Exercise aim —
Each line of the data that includes "informaciją" must be copied.

Information given START

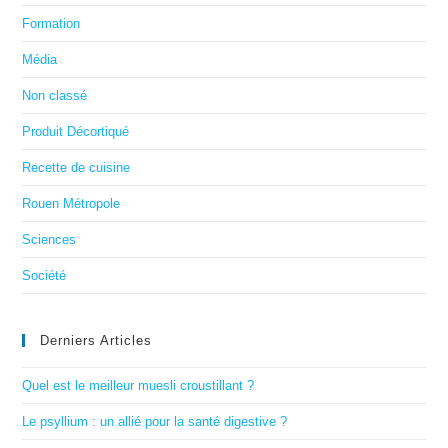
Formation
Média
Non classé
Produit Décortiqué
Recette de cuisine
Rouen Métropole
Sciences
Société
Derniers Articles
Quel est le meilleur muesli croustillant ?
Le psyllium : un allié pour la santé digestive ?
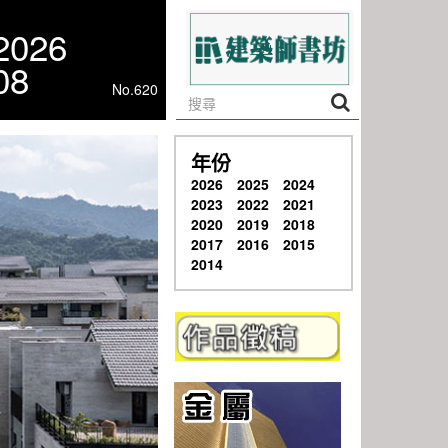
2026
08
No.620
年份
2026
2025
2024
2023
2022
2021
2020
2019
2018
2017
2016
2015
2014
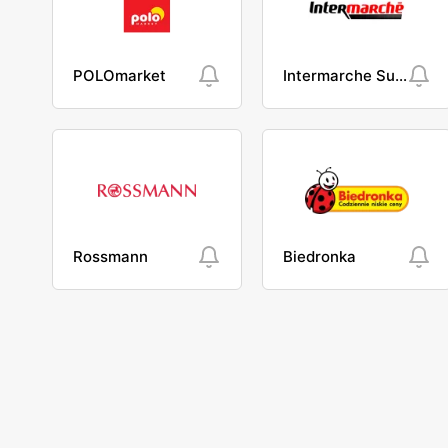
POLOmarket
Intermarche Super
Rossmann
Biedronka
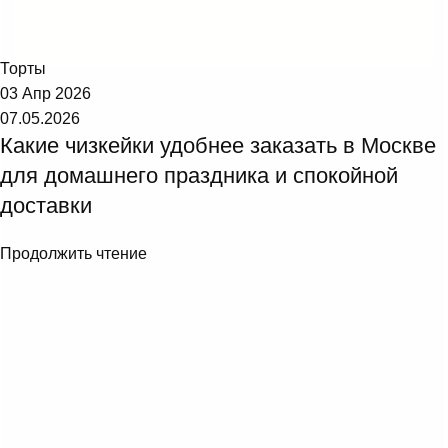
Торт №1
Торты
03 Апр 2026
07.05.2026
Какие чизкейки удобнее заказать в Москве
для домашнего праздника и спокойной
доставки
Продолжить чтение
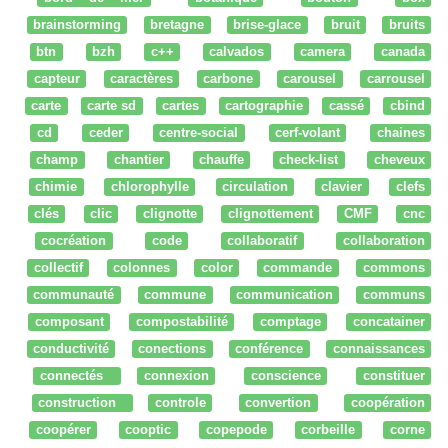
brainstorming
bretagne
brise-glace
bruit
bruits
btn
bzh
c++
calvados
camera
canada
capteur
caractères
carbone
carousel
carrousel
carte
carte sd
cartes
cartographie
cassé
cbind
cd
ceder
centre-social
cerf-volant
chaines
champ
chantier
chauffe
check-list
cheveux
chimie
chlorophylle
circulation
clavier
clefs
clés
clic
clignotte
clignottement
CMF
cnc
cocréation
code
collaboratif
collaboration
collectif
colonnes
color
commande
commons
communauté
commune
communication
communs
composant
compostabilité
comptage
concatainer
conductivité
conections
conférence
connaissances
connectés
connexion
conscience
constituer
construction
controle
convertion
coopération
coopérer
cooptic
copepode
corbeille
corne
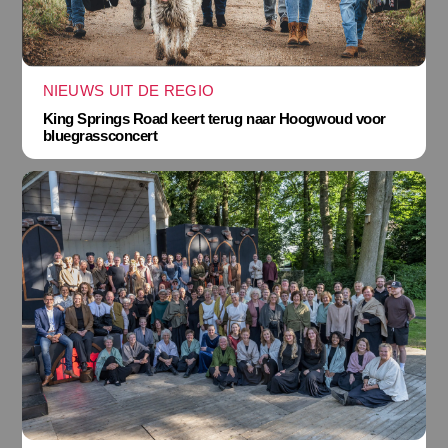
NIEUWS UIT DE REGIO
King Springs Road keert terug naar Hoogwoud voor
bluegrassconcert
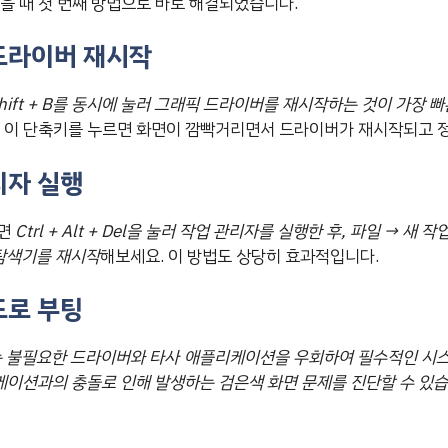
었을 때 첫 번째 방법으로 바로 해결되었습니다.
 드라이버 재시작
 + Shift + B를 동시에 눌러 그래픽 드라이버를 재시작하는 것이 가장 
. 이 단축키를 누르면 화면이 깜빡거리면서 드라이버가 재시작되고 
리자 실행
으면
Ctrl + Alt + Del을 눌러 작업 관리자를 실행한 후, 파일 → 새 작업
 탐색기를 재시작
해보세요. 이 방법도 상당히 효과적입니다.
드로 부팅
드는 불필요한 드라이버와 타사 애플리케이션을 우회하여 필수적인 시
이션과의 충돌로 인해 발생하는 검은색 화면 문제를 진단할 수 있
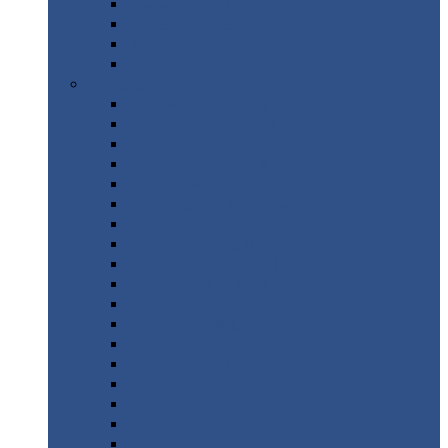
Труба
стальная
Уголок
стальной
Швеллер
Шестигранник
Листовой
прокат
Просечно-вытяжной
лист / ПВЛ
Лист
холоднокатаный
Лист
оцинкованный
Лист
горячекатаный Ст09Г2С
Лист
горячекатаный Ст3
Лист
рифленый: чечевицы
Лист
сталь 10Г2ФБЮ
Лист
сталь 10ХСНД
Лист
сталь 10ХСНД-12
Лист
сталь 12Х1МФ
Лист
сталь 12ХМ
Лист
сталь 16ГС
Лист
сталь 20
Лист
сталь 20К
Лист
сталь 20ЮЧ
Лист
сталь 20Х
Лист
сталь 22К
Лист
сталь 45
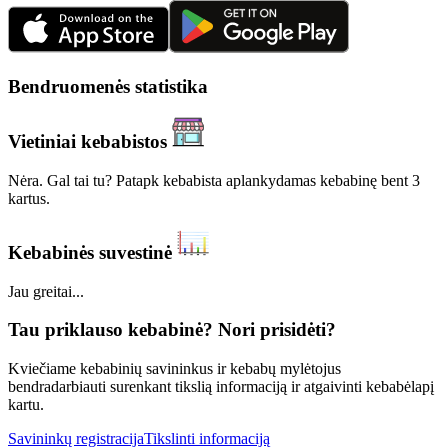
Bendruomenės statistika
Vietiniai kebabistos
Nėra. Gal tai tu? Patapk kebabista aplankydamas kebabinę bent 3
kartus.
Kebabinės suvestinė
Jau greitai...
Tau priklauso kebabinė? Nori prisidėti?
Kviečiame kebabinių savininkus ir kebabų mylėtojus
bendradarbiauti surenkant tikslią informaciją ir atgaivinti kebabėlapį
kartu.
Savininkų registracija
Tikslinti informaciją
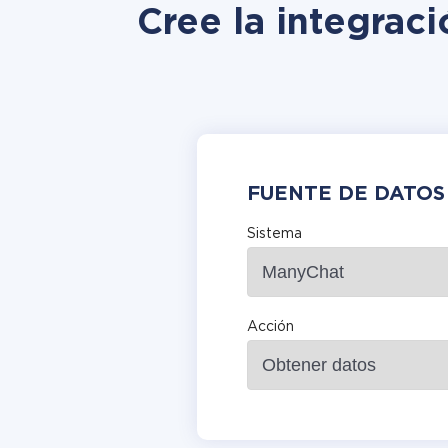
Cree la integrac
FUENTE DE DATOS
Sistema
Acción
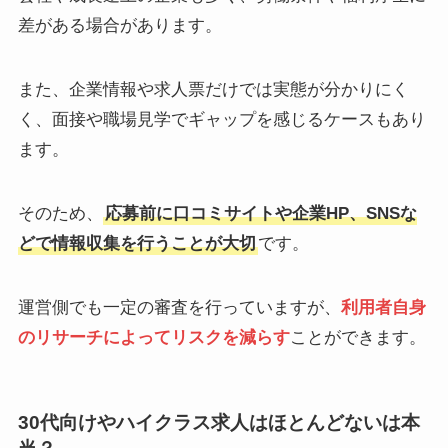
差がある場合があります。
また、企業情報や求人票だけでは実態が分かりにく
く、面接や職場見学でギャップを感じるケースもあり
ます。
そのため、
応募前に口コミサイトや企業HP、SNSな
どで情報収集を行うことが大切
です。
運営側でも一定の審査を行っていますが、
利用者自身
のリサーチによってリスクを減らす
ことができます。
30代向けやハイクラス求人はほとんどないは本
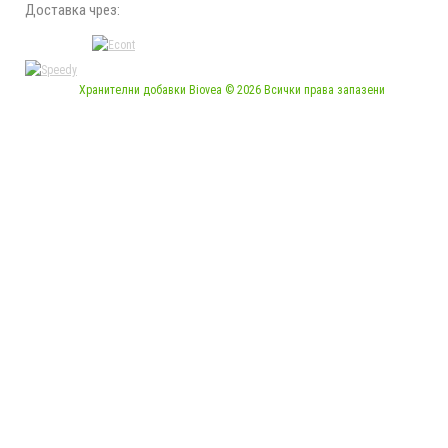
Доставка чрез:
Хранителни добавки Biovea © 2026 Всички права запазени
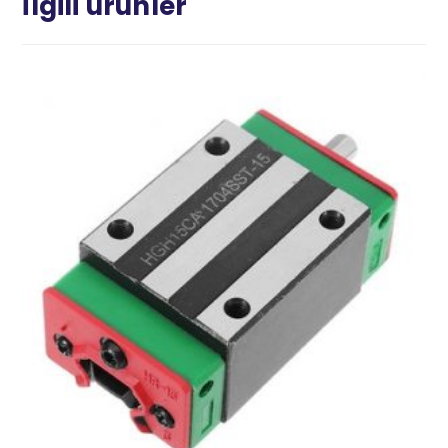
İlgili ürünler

Information given END

Answer —
bendradarbiauti surenkant tikslią informaciją ir atgaivinti kebabėlapį
Tikslinti informaciją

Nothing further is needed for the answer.